Tribunal Administratif de Nantes — N° TA44-2510522

Le Tribunal administratif de Nantes a constaté, par ordonnance du 6 novembre 2025, qu'il n'y avait plus lieu de statuer sur la requête de Mme A... B... tendant à l'annulation d'un arrêté préfectoral de refus de titre de séjour et d'obligation de quitter le territoire. Cette décision est devenue sans objet car le préfet de la Loire-Atlantique a implicitement retiré l'arrêté attaqué en délivrant à l'intéressée une attestation de prolongation d'instruction suite à la reconnaissance de sa qualité de réfugiée. En application des articles L. 761-1 du code de justice administrative et 37 de la loi du 10 juillet 1991, l'État a été condamné à verser 800 euros à l'avocate de la requérante, sous réserve de sa renonciation à la part contributive de l'État.

Avocat : LEROY

6 novembre 2025
TA44Décision• Excès de pouvoir

Tribunal Administratif de Nantes — N° TA44-2417601

Le Tribunal Administratif de Nantes a rejeté la requête de M. A..., ressortissant algérien, qui contestait le refus de titre de séjour et l'obligation de quitter le territoire français pris par le préfet de la Loire-Atlantique. Le tribunal a jugé que le préfet avait procédé à un examen suffisant de la situation personnelle du requérant et que le refus de titre, fondé sur la menace à l'ordre public, ne méconnaissait pas les stipulations de l'accord franco-algérien de 1968 ni l'article 8 de la Convention européenne des droits de l'homme. La solution retenue est le rejet de la demande d'annulation, confirmant ainsi la légalité de l'arrêté préfectoral.

Avocat : LEROY

5 novembre 2025• 2ème Chambre
TA38Décision• Excès de pouvoir

Tribunal Administratif de Grenoble — N° TA38-2510865

Le Tribunal Administratif de Grenoble, statuant en référé, a examiné une demande d'exécution de son ordonnance du 27 mai 2025. Cette ordonnance avait enjoint à l'EHPAD « Le Grand Cèdre » de placer provisoirement Mme A... en congé pour invalidité temporaire imputable au service (CITIS).
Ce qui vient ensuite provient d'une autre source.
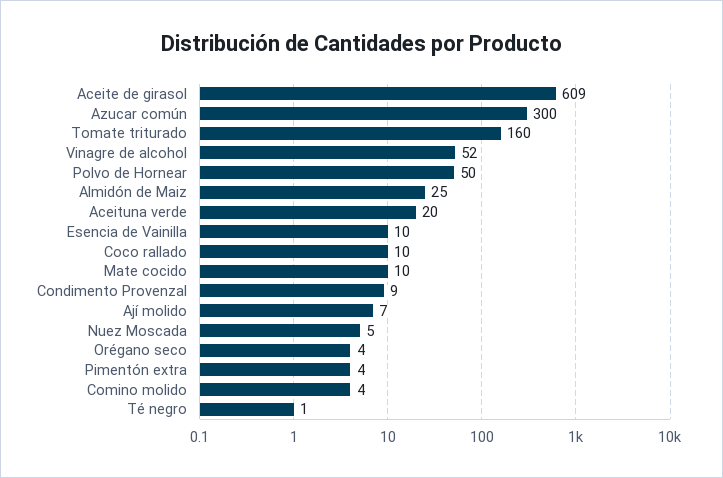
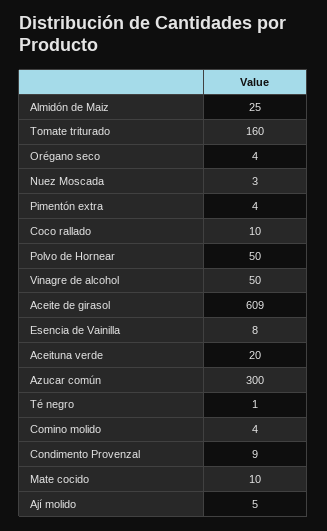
Vinagre de alcohol: 52 -> 50
Esencia de Vainilla: 10 -> 8
Ají molido: 7 -> 5
Nuez Moscada: 5 -> 3

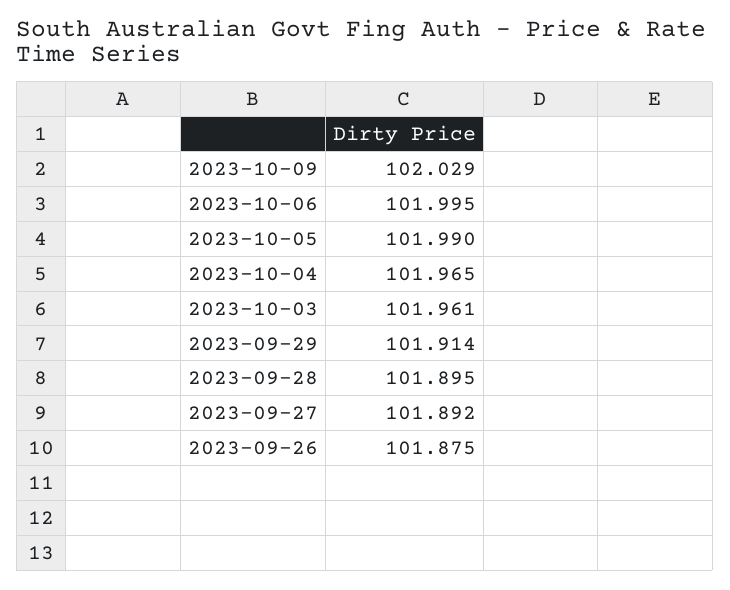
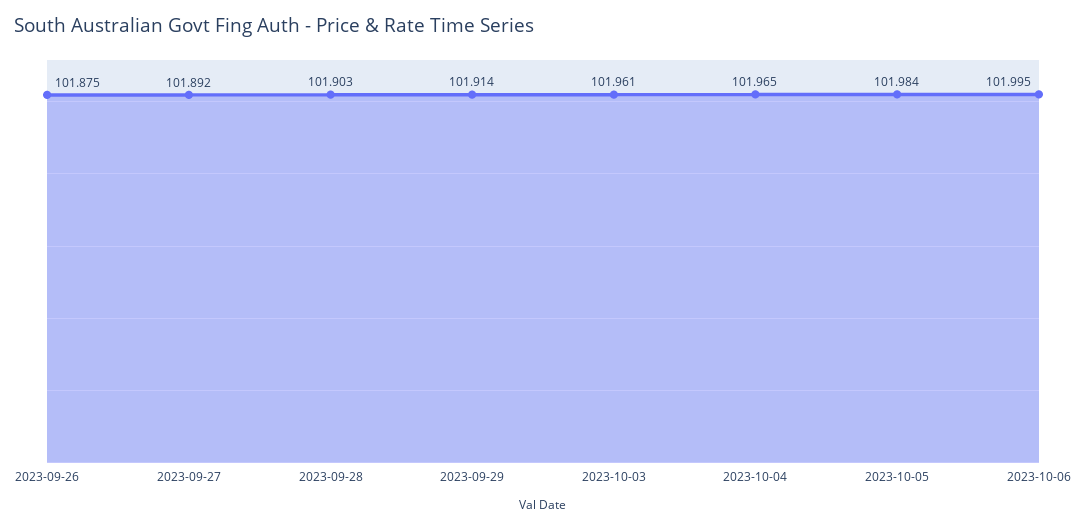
2023-10-09: 102.029 -> none
2023-10-05: 101.99 -> 101.984
2023-09-28: 101.895 -> 101.903

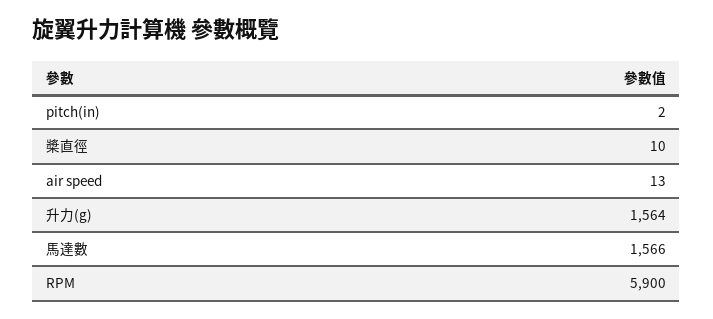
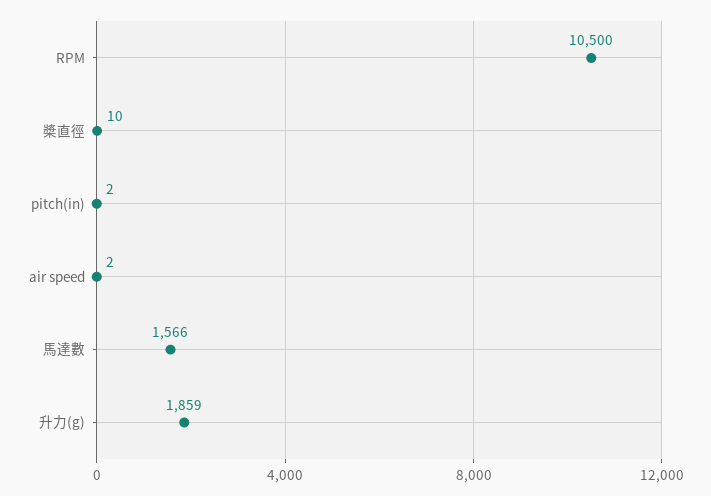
air speed: 13 -> 2
升力(g): 1564 -> 1859
RPM: 5900 -> 10500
La requérante soutenait que l'établissement n'avait pas exécuté pleinement cette décision en ne lui versant pas l'intégralité de son traitement, notamment le supplément familial et diverses primes. Le tribunal a constaté que l'EHPAD avait régularisé la situation en cours d'instance, en plaçant Mme A... en CITIS et en procédant aux rattrapages de paiement. La solution retenue est que la demande d'exécution est devenue sans objet, le juge des référés n'ayant plus à statuer sur les mesures sollicitées. Cette décision s'appuie sur les articles L. 911-4 et L. 911-5 du code de justice administrative.